Investimento do Ministério da Saúde passará dos U$ 300 milhões; doses devem ser entregues no primeiro semestre do próximo ano

  • Por Jovem Pan
  • 28/10/2021 15h54
EFE/Mast Irham/ArchivoFiocruz está produzindo IFA nacional para a fabricação de mais 60 milhões no primeiro semestre de 2022

A AstraZeneca e a Fundação Oswaldo Cruz (Fiocruz) firmaram nesta quarta-feira, 28, um novo acordo para a produção de 60 milhões de doses da vacina contra a Covid-19 da farmacêutica para 2022. O termo para a compra de Ingrediente Farmacêutico Ativo (IFA) foi assinado na sede da AstraZeneca, em Cambridge, no Reino Unido. O ministro da Saúde, Marcelo Queiroga, estava presente durante a assinatura do compromisso. O investimento da pasta passará dos U$ 300 milhões, o correspondente a R$ 1,6 bilhão. “Nós temos na Fundação Oswaldo Cruz, por sua tradição centenária, um bom exemplo do que podemos seguir adiante.
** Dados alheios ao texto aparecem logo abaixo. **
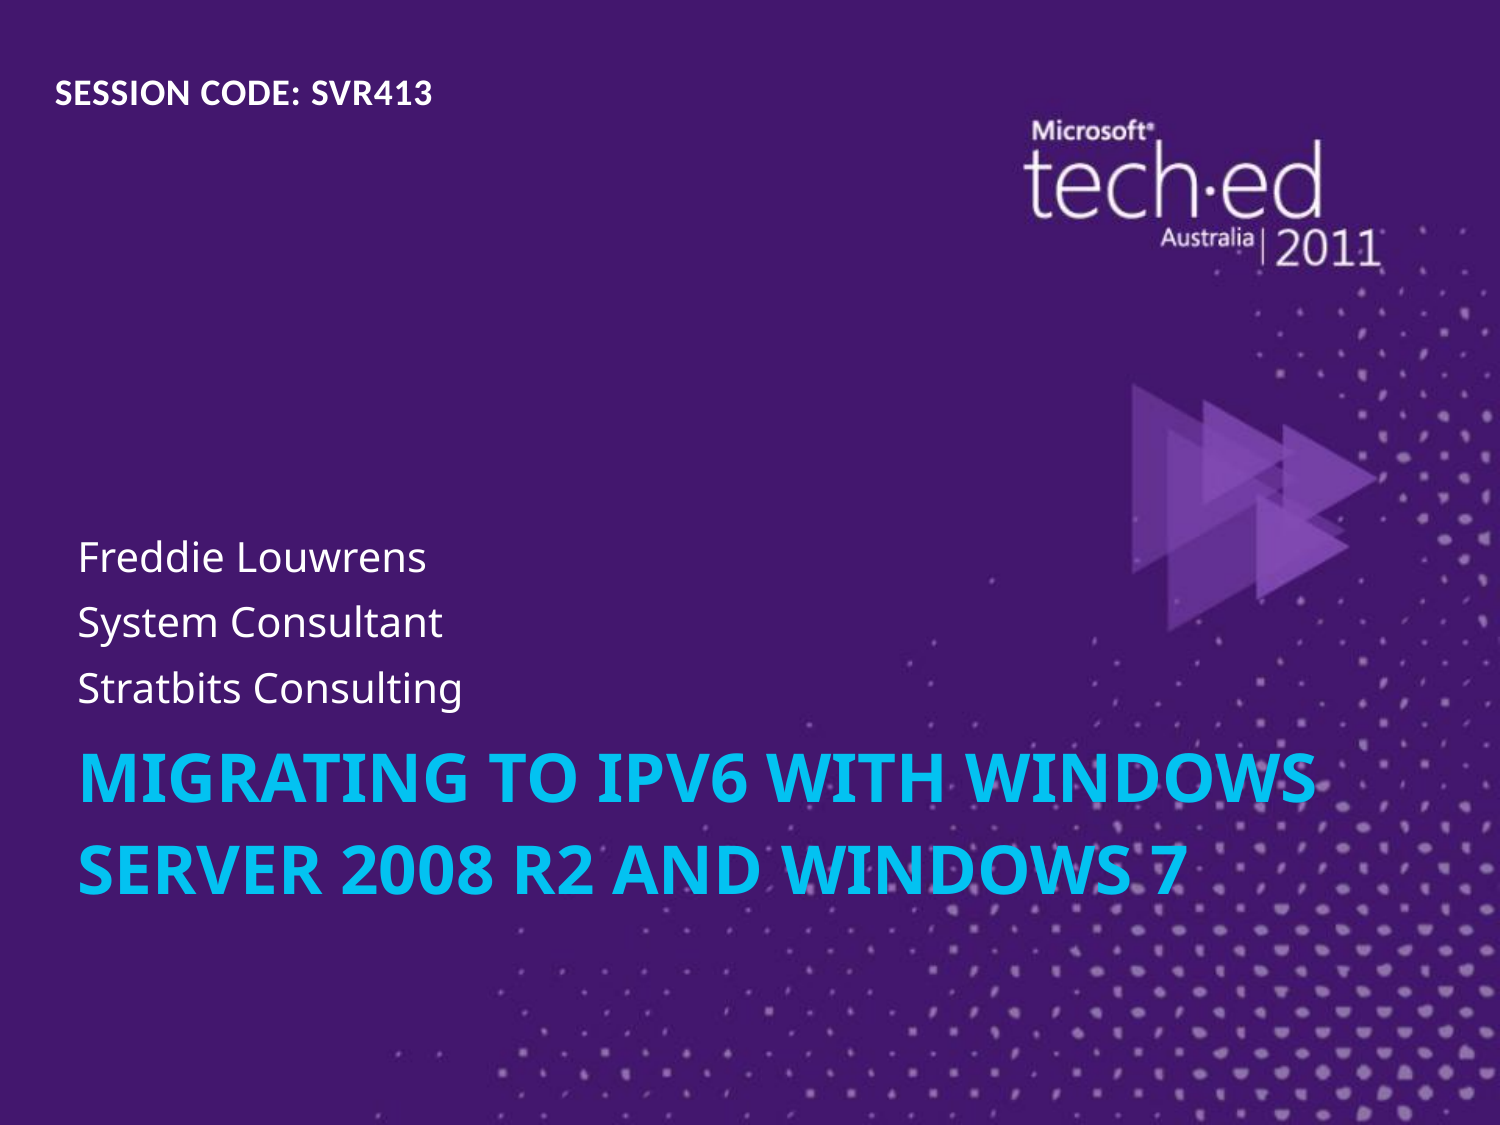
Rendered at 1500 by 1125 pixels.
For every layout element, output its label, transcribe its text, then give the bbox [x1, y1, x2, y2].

A encomenda tecnológica realizada pelo Ministério da Saúde e executada pela Astrazeneca e Fiocruz fez com que o Brasil tivesse vacinas muito eficazes, seguras, efetivas e custo efetivas. A vacina da Fiocruz foi o principal imunizante utilizado no ano de 2021 e, agora, em 2022, nós vamos repetir a aposta”, afirmou Queiroga.

Além da importação de matéria-prima, a Fiocruz planeja produzir IFA suficiente para a produção de 60 milhões de doses no primeiro semestre de 2022. Segundo o Ministério da Saúde, as vacinas darão ao Sistema Único de Saúde (SUS) a capacidade de continuar com a Campanha de Vacinação contra a Covid-19 com as doses necessárias em todos os cenários prováveis. Entre as conjecturas consideradas no planejamento da pasta, o ministério prevê aplicar mais duas doses na população acima de 60 anos, com intervalo de seis meses. Além disso, considera-se administrar mais uma dose de reforço na população até 59 anos; e a possibilidade de ampliar o público-alvo da campanha. “Para que isso seja possível, a lógica da vacinação em 2022 deixará de seguir o critério de grupos prioritários para considerar a imunização por faixa etária decrescente”, acrescente a pasta.